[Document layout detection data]
[Start of section]

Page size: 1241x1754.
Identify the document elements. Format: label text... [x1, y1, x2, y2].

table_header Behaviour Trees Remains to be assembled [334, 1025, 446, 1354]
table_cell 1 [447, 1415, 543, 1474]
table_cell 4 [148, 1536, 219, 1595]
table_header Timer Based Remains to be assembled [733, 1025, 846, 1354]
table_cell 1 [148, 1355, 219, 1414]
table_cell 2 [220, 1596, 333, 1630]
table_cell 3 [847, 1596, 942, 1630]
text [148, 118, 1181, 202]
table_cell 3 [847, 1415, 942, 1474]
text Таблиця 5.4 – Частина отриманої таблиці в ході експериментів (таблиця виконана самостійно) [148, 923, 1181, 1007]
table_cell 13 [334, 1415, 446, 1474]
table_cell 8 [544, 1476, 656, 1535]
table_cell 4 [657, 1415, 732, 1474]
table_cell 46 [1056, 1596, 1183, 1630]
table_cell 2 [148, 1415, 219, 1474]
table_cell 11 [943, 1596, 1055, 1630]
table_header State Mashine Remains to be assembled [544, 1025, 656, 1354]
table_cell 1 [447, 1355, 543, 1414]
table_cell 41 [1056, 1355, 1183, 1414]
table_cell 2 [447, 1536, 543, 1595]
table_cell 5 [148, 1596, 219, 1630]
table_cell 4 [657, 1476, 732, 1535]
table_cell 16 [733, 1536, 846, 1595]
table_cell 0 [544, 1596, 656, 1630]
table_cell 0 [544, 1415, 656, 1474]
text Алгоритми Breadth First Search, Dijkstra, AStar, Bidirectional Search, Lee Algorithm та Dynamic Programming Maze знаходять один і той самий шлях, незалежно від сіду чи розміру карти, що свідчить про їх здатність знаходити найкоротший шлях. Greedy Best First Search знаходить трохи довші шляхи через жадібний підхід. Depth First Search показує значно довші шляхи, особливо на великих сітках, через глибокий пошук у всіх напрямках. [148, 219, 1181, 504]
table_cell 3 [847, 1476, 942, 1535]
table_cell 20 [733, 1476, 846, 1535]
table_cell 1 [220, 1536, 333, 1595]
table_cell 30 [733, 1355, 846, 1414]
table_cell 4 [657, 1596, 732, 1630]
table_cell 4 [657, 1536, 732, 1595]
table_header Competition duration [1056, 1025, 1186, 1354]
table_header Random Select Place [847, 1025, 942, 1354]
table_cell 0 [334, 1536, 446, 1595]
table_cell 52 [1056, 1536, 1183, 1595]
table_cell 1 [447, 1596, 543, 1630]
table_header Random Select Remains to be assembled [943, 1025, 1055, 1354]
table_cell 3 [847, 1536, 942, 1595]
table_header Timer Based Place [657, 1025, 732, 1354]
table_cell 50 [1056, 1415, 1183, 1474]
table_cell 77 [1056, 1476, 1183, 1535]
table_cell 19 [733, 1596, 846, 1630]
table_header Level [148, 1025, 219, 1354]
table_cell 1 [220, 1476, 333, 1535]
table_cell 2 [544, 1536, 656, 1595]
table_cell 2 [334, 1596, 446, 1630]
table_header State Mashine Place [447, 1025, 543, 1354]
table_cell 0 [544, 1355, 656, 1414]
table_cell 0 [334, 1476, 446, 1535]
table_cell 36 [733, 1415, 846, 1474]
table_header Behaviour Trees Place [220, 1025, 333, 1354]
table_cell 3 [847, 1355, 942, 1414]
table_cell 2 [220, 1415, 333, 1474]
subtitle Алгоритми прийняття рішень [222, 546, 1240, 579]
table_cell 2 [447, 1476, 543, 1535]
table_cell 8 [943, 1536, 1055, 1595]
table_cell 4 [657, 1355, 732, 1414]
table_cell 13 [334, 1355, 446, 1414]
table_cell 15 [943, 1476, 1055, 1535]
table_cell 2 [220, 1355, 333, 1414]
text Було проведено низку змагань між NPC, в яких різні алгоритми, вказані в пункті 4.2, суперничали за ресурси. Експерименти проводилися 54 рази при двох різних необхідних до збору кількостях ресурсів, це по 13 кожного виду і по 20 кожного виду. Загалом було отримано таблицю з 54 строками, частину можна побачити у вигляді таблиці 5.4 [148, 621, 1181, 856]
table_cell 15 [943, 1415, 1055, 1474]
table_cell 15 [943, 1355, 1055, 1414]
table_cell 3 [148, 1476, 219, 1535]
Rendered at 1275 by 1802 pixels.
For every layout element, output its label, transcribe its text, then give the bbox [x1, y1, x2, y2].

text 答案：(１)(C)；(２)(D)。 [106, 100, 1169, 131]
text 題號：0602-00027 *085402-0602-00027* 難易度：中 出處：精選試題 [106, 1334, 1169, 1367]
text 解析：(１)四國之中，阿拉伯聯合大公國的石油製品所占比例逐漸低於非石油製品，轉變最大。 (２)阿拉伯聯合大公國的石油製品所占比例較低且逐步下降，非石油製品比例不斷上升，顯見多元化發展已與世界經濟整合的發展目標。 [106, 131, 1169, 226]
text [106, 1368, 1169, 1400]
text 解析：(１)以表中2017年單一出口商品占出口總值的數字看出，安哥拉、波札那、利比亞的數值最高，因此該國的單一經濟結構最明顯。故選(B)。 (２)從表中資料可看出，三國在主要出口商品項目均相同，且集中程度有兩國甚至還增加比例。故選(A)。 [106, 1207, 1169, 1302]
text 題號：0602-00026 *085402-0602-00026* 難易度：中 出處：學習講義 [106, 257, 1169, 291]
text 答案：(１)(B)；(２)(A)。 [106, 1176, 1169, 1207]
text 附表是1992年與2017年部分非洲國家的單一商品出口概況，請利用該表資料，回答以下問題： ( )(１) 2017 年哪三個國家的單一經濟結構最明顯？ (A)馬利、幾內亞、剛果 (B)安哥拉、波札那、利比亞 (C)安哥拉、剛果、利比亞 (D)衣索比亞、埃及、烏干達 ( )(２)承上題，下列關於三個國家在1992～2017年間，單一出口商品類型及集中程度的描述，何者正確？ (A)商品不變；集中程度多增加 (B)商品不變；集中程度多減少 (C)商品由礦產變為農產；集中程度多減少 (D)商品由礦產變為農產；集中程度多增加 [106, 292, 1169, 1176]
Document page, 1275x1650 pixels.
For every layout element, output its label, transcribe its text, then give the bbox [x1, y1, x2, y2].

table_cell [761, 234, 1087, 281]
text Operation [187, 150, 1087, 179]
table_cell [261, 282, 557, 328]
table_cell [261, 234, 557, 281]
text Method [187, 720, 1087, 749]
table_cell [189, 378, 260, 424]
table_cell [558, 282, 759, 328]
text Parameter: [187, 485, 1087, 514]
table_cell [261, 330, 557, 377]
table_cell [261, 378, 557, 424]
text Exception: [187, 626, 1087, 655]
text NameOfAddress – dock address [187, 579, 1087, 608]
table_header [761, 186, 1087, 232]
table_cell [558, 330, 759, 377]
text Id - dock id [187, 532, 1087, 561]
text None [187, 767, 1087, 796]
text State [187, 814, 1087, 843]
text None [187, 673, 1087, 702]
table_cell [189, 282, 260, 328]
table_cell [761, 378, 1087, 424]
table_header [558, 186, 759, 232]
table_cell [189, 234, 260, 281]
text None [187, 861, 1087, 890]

[End of section]

◆ Assigned task ◆
Retype the lines above without alteration. The first is the one containing "table_cell [261, 378, 557, 424]", and the last is the final line of the data.

◆ Exercise result ◆
table_cell [261, 378, 557, 424]
text Exception: [187, 626, 1087, 655]
text NameOfAddress – dock address [187, 579, 1087, 608]
table_header [761, 186, 1087, 232]
table_cell [558, 330, 759, 377]
text Id - dock id [187, 532, 1087, 561]
text None [187, 767, 1087, 796]
text State [187, 814, 1087, 843]
text None [187, 673, 1087, 702]
table_cell [189, 282, 260, 328]
table_cell [761, 378, 1087, 424]
table_header [558, 186, 759, 232]
table_cell [189, 234, 260, 281]
text None [187, 861, 1087, 890]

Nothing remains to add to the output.